There's this kind of camping, where you carry a home with you. But that's not what we meant by camping when I was a child. We meant this kind of camping . . .
. . . though we never ran into a bear. And the tent wasn't nice nylon with mesh windows, but canvas (it was the 1950s), which smelled faintly of mold, despite my parents' good housekeeping.

Daddy Longlegs sprawled here and there on the walls of the tent. Beyond the painfully bright Coleman lantern there were a million mosquitos and the darkest dark.  You used a smelly outhouse a long way away or squatted behind a bush.  No friends, no books, nothing to do.

When as a grownup I tried it with a friend, I further realized that the ground beneath the air mattresses was lumpy and unforgiving.  The fire that was inviting at night was dead by morning, and it took a long time to get a fire going and make coffee. Once I had used up a roll of film and hiked moderately, there was still nothing to do but become increasingly aware of how uncomfortable folding chairs really are..

Living as if the technological advances of the last hundred years had not happened seems to have a sacred quality for some people. It does for me too. I'm not being sarcastic when I say I love nature, especially as seen from the windows of my air-conditioned home, which has flush toilets, hot running water, a real refrigerator, and a gas stove. What I like most to do in nature is sit with coffee when no one else is awake, and gestate a poem. I would also like that a lot at a cafe in Paris. You see what kind of person I am. Maybe people are different in New York City, but in the Midwest you feel a kind of shame for being so thoroughly urban.
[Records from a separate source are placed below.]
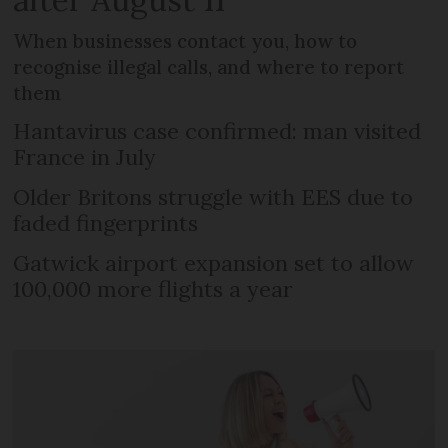
When businesses contact you, how to
recognise illegal calls, and where to report
them
Hantavirus case confirmed: man visited
France in July
Older Britons struggle with EES due to
faded fingerprints
Gatwick airport expansion set to allow
100,000 more flights a year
I did for several years go to the church's annual Labor Day campout. It was in nature, and not air conditioned, but there were things to do with people I liked, the cabins had toilets, other people cooked for you. One year I asked a man I knew whether he was going, just making conversation. Sal was a big guy, an executive who had a lot of money and who seldom spoke, and was thus generally esteemed. In response he chuckled as if the very idea was absurd, and said, "I like my creature comforts."

Creature comforts. Into my mind sprang a memory of the best hotel I've ever stayed at, which had one of the first glass elevators in America. The lovely shower with lots of fluffy white towels. Room service. Several restaurants. These are the luxuries of civilization, the things that give us comfort.  Like many who have been in the trenches, I like them.

I remembered this recently after talking with a friend about living a life that matters. I don't have as many conversations about that as I used to, my energy being more limited, but I do think about it. It is very hard to help people by setting out to help them, as so many social programs have shown. On the other hand, you never know when you might help someone just by being authentically yourself.  Sal was not a religious person, but he did me an appreciable favor just by being who he was, fearlessly, thoroughly civilized.